Conservative treatment of osteochondrosis includes:

  • compliance with a rational motor regime,
  • use of medications,
  • physiotherapy,
  • massage,
  • Exercise therapy (after pain relief and condition stabilization),
  • acupuncture,
  • manual therapy.

Drug treatment

The main groups of medications that can relieve or relieve pain and stabilize the condition of a patient with osteochondrosis are listed.Only a doctor can select an adequate treatment regimen, taking into account the characteristics of the clinical picture of a particular patient.

  1. Nonsteroidal anti-inflammatory drugs(NSAIDs):

    • for oral administration,
    • for intramuscular injections,
    • for intravenous administration,
    • for insertion into the rectum (rectal suppositories),
    • for external use (ointment, gel).
  2. Muscle relaxants(drugs that reduce muscle spasticity).

    Used for severe tension and painful muscle spasms.

  3. Diuretics(to reduce local swelling).
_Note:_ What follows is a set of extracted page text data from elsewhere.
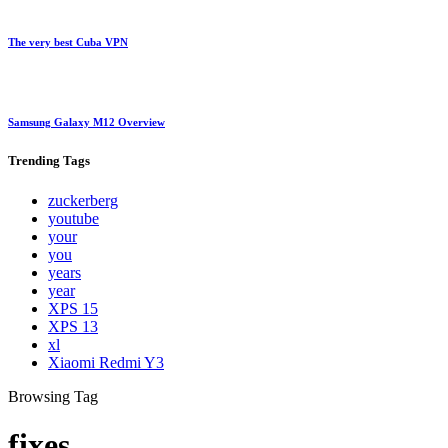
The very best Cuba VPN
Samsung Galaxy M12 Overview
Trending
Tags
zuckerberg
youtube
your
you
years
year
XPS 15
XPS 13
xl
Xiaomi Redmi Y3
Browsing Tag
fixes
  4. Drugs that improve the condition of cartilage tissue(chondroprotectors):

    • chondroitin sulfate sodium,
    • a combination of sodium chondroitin sulfate and glucosamine.
  5. B vitamins:

    • thiamine (B1),
    • pyridoxine (B6),
    • cyanocobalamin (B12),
    • combination B1+B6+B12.

In the acute period, with severe pain, bed rest for 1-2 days is possible, which helps relax the muscles and reduce the pressure inside the cartilaginous disc.It is advisable to wear a stabilizing lumbar corset or a Shants collar.

As the pain intensity decreases, treatment is supplemented with special therapeutic exercises aimed at stretching the spine and relaxing the muscles, with the gradual inclusion of exercises to form a muscle corset.Therapeutic manual massage is indicated.
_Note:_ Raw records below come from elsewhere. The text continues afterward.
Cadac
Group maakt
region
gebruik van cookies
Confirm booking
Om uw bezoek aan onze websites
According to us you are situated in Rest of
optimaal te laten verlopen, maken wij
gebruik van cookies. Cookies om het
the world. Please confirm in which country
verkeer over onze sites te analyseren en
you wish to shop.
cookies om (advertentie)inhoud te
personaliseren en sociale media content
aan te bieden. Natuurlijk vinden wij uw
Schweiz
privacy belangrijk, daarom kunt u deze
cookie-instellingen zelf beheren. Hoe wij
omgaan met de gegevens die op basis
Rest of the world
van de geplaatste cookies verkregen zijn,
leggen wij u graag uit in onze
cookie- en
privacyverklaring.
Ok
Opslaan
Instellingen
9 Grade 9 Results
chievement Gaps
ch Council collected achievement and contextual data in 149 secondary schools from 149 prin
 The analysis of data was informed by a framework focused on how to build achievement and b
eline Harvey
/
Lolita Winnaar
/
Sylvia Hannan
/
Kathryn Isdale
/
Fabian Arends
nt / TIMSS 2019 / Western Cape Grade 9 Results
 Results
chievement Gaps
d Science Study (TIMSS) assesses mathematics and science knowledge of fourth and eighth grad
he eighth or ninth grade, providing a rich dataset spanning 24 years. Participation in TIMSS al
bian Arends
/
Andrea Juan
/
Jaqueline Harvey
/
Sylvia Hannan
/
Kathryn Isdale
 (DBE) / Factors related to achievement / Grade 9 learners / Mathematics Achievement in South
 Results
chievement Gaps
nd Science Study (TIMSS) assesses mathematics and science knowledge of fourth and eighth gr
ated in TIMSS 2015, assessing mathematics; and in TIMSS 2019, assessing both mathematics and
With adequate therapy, the pain gradually decreases and may completely disappear.There is also a regression of neurological symptoms.The improvement in condition is caused by a decrease in the size of the disc herniation and associated inflammatory changes in the surrounding tissues.

Surgical treatment

Emergency neurosurgical intervention is indicated for pelvic disorders with numbness in the anogenital area and ascending paresis of the feet (cauda equina syndrome).
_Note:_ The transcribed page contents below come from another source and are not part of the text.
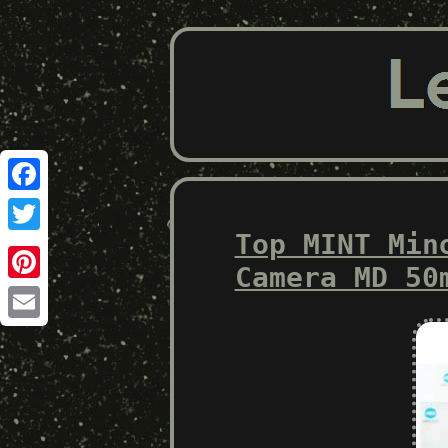
Facebook
Top MINT Min
Twitter
Camera MD 50
Pinterest
Email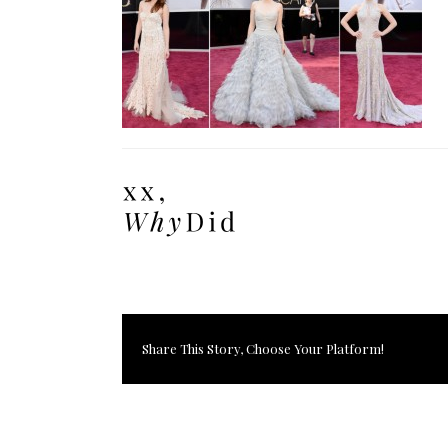
Share This Story, Choose Your Platform!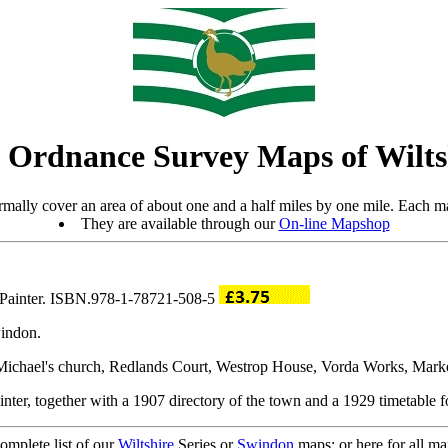
 Ordnance Survey Maps of Wilts
mally cover an area of about one and a half miles by one mile. Each ma
They are available through our
On-line Mapshop
y Painter. ISBN.978-1-78721-508-5
windon.
St Michael's church, Redlands Court, Westrop House, Vorda Works, Marke
nter, together with a 1907 directory of the town and a 1929 timetable fo
complete list of our
Wiltshire
Series or
Swindon
maps; or here for all m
The need for surgery may also arise if conservative therapy is ineffective within 3-6 months.

Preventing back pain

  • Avoid excessive physical activity (lifting heavy objects, carrying a heavy bag in one hand, etc.).

  • Avoid prolonged static loads (sitting, staying in an uncomfortable position).

    If your work involves such stress, it is recommended to take 10-minute breaks every 45 minutes, during which you need to walk.

  • Avoid hypothermia.

  • Maintain an adequate level of physical activity through regular exercise, swimming and/or walking.

  • Sleep on a medium-hard mattress.

Nutrition for osteochondrosis

A balanced diet and proper fluid intake ensure normal blood supply and nutrition to the vertebrae and, consequently, the cartilage discs.As a result, metabolism and energy are normalized, and harmful products do not accumulate.

Basic principles:

  1. Daily calorie content, calculated individually, taking into account height, age, gender.

    For patients who are overweight or obese, caloric intake should be limited.

  2. Drinking regime– drink pure water, mineral water and herbal teas in a volume of at least 1 liter per day, ideally at the rate of 30 ml/kg body weight.

  3. Daily use:

    • whole grain products (buckwheat, millet, oats);
    • sufficient amount of protein (taking into account age and kidney function): animal - lean beef, chicken, turkey, rabbit, chicken egg (4-5 pieces per week);vegetable - beans, lentils, peas;
    • healthy fats containing mono- and polyunsaturated fatty acids (fish, seafood, unrefined vegetable oils, unroasted and unsalted nuts, seeds);
    • vegetables (both fresh and cooked), lettuce, herbs and leafy greens;
    • berries - blueberries, blackberries, raspberries, cherries.
  4. Exclusion from the diet:

    • white bread and bakery products made from premium flour;
    • sugar, industrial sweets - candies, cakes, cookies, gingerbread, waffles;
    • industrial drinks with added sugar - carbonated water, packaged juices;
    • processed meat products - sausages, sausages, canned food.